**PROMPT 1:**
Return the part of the February farm work text starting at "In the fields" and ending at "on the fields.", copied word for word.
**PROMPT 2:**
In the text on February farm work, what was done with the dung and fertilizer that month?
**PROMPT 3:**
Extend the text on old-time February farm work past its final sentence.

And so it moves forward, winter, the fourth and longest season in temperate climates. January becomes February and February becomes Mars, and for the farmer of old not one day passes without thinking of spring. The farmer longs for the day he or she goes out to the field and sees that ground frost has left the soil.

Here are some of the things self-reliant people of days past used to do in February in temperate (four season) climates:

In the fields and forest

  • February was the time to move out all the dung and fertilizer and put it in piles on the field that was to be fertilized.
  • The melt water from the snow should be diverted to prevent it from staying on the fields.
  • You continue to bring out timber from the forest, as you did in January. In the old days clubs were made to crush the dung “cakes” on the field.

In the cattle shed

Cattle should be kept warm and in scarce times close attention should be paid to the amount of feed they get. In temperate climates we’ve still got half of winter left, and the feed needs to last until summer, so it has to be divided up to last through a long spring.

In the hen house

At the end of February the houses for hens, geese, ducks, turkeys and doves were cleared out and cleaned. The hens should be kept warm and well fed, while the gees should be fed sparingly because otherwise they get too fat which will have a negative effect on the egg laying in spring.

**DATA SECTION:**
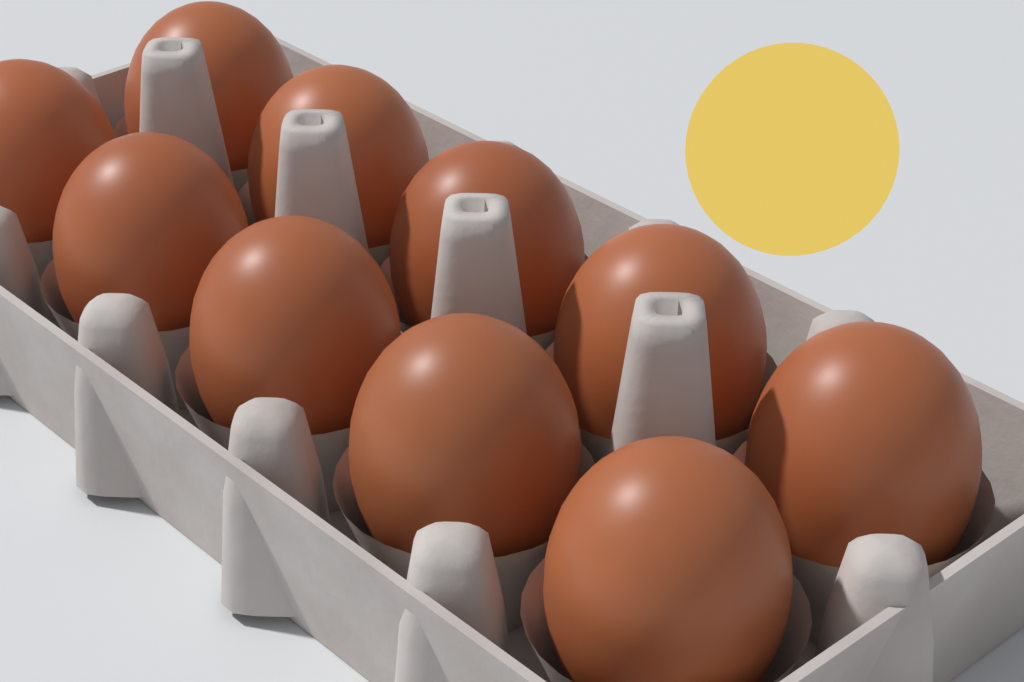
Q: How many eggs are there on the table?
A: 10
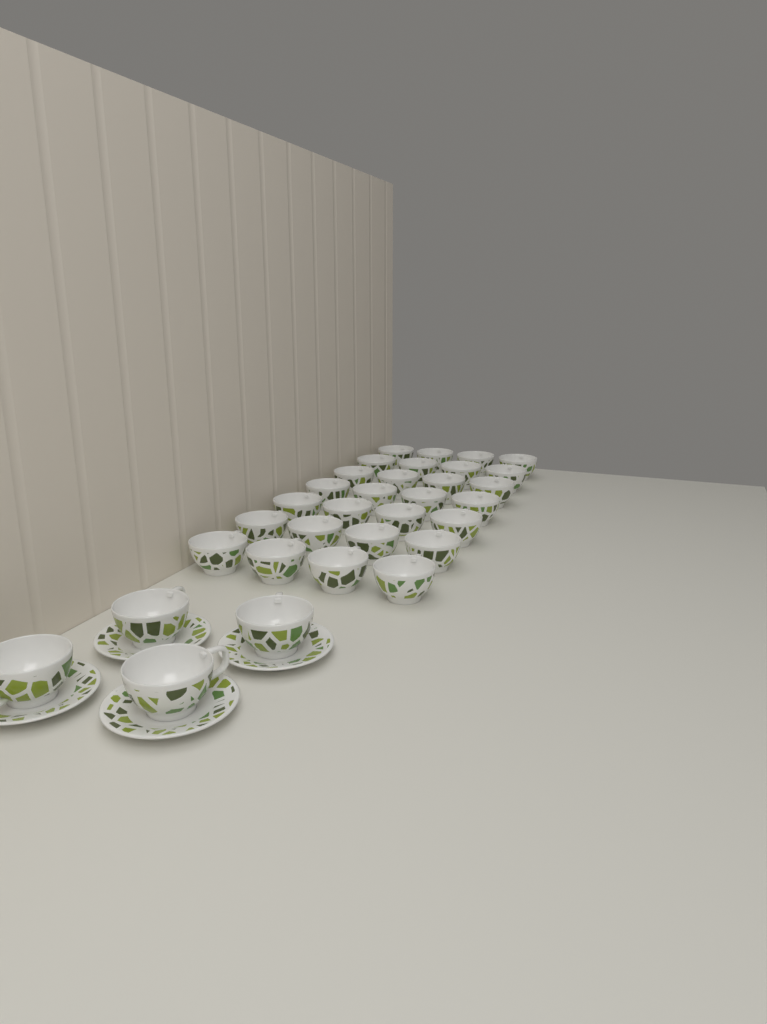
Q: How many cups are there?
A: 32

**REPLY 1:**
In the fields and forest

  • February was the time to move out all the dung and fertilizer and put it in piles on the field that was to be fertilized.
  • The melt water from the snow should be diverted to prevent it from staying on the fields.

**REPLY 2:**
It was moved out and put in piles on the field that was to be fertilized.

**REPLY 3:**
At the fisheries

Now is a good time of year to create fishing nets and other fishing equipment.

In the garden

One can prepare the garden beds so one can get off to an early start and plant cabbage and tobacco.

In the home

For women this was a time of spinning wool. In the early mornings they started spinning, and continued during free moments all throughout the day and evening in the  cabin. This was family moments where the whole family gathered in one room, and the only light they had was what they got from the open fire. The women sat closest to the fire while the men, who were carrying out other handicraft, sat further away in the cabin. When carding wool you mixed it with rye flour because that made the wool easier to clean.